= Alas, Poor Maling =

1940 short story by Graham Greene

"Alas, Poor Maling" is a short story by Graham Greene. It was first published in 1940.

== Plot summary ==

The story is told in first person by an unnamed narrator who has a friend named Maling. Maling is afflicted with an unusual medical affliction which his doctors label "borborygmi" and his friends label "tummy rumbles". Maling's case of this disease is unusual in that his stomach rumblings echo sounds they have recently "heard". An example is given where Maling's stomach repeats the opening of a Brahms Concerto. The narrator then tells the story of how Maling's unusual stomach condition caused the bankruptcy of the company he worked for.

During an important meeting in which Maling's company negotiated a merger, Maling's stomach imitates the air raid siren that was sounded in London during the Blitz. The officers of the company retreat to a bomb shelter because Maling is ashamed to admit that his stomach is responsible. As no all-clear is sounded, the officers remain in the shelter for twelve hours, ruining the attempted merger and leading the company to bankruptcy.

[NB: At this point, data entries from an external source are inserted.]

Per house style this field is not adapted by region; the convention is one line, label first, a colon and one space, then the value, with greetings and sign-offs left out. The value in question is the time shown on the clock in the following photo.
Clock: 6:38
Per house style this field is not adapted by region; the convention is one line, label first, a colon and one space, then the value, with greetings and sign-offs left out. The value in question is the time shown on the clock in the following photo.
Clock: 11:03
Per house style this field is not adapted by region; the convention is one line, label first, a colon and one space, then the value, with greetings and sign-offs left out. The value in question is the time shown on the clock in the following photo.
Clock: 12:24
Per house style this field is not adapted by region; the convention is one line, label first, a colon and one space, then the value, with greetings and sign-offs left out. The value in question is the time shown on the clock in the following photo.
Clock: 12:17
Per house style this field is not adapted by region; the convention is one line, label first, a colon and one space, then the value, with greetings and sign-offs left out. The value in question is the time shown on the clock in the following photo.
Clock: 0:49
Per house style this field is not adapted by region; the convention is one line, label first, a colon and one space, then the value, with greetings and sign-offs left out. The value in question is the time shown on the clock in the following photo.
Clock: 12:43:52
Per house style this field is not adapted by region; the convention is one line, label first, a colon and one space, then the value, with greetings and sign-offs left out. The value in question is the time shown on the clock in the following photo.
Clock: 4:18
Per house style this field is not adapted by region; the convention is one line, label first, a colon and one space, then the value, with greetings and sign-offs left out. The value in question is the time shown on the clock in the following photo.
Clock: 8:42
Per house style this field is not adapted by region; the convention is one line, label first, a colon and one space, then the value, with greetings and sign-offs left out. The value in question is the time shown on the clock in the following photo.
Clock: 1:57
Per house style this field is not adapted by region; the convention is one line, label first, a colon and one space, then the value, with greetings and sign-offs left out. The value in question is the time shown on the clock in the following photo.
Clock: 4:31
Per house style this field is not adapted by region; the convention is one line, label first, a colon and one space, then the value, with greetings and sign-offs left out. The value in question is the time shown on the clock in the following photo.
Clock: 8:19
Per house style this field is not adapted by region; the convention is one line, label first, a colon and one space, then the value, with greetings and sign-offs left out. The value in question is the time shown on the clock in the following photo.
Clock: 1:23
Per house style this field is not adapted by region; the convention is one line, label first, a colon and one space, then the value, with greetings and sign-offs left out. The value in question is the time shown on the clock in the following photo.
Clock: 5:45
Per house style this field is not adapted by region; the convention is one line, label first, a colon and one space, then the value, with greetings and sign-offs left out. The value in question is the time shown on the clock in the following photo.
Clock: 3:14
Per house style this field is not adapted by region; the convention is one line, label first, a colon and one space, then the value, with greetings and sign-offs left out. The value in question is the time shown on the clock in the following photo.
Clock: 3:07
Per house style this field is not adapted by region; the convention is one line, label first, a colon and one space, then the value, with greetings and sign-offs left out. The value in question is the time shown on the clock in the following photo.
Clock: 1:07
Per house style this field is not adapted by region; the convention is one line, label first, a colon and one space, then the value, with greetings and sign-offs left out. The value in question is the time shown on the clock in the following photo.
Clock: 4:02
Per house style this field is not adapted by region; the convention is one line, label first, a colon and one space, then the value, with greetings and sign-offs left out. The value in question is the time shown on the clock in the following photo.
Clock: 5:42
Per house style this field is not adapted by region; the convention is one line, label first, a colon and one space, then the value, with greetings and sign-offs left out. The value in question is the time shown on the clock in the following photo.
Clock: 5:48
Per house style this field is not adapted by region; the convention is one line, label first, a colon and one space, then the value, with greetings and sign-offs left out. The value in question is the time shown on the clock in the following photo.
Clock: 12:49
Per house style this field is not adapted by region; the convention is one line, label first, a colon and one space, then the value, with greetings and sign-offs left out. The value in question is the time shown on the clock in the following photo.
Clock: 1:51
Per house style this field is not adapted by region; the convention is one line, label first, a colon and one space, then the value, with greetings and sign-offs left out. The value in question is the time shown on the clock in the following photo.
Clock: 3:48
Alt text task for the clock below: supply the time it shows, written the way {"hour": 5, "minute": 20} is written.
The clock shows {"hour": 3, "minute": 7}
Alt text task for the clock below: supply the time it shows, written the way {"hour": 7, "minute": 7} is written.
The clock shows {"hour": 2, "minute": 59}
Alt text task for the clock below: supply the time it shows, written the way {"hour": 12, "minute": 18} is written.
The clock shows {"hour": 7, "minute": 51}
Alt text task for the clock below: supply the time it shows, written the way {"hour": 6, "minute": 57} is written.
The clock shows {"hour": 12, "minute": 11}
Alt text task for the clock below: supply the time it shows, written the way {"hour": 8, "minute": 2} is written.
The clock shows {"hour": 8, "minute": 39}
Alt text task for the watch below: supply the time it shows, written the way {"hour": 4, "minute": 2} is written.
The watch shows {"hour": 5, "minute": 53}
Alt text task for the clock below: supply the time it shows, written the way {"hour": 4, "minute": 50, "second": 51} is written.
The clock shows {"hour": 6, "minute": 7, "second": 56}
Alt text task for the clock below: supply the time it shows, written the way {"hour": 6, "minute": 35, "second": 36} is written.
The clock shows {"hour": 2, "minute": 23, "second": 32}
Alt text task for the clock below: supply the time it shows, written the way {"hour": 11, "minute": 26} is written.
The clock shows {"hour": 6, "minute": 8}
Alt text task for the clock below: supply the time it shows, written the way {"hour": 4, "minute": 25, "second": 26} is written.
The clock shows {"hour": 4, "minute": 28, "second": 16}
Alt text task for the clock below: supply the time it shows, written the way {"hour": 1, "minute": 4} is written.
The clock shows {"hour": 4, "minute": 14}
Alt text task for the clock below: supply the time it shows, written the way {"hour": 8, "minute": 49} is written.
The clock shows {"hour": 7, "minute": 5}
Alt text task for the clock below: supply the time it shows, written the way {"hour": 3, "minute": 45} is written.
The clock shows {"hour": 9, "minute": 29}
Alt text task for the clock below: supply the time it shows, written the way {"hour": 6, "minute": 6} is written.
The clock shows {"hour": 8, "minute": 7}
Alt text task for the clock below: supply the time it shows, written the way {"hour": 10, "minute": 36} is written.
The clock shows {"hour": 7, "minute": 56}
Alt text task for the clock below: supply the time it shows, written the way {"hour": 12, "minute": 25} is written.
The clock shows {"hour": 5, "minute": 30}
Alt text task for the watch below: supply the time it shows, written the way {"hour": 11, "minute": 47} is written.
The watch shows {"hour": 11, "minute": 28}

Written in the midst of the Blitz, "Alas, Poor Maling" is intended to raise the morale of a demoralized London. The story also calls into question the practicality of social etiquette, for if Maling had admitted to his stomach condition, the problem could have been avoided.

== Television adaptation ==
"Alas, Poor Maling" was one of several Greene stories to be adapted for the 1975-76 British television drama series Shades of Greene, starring John Bird as Maling. Greene adapted the screenplay himself.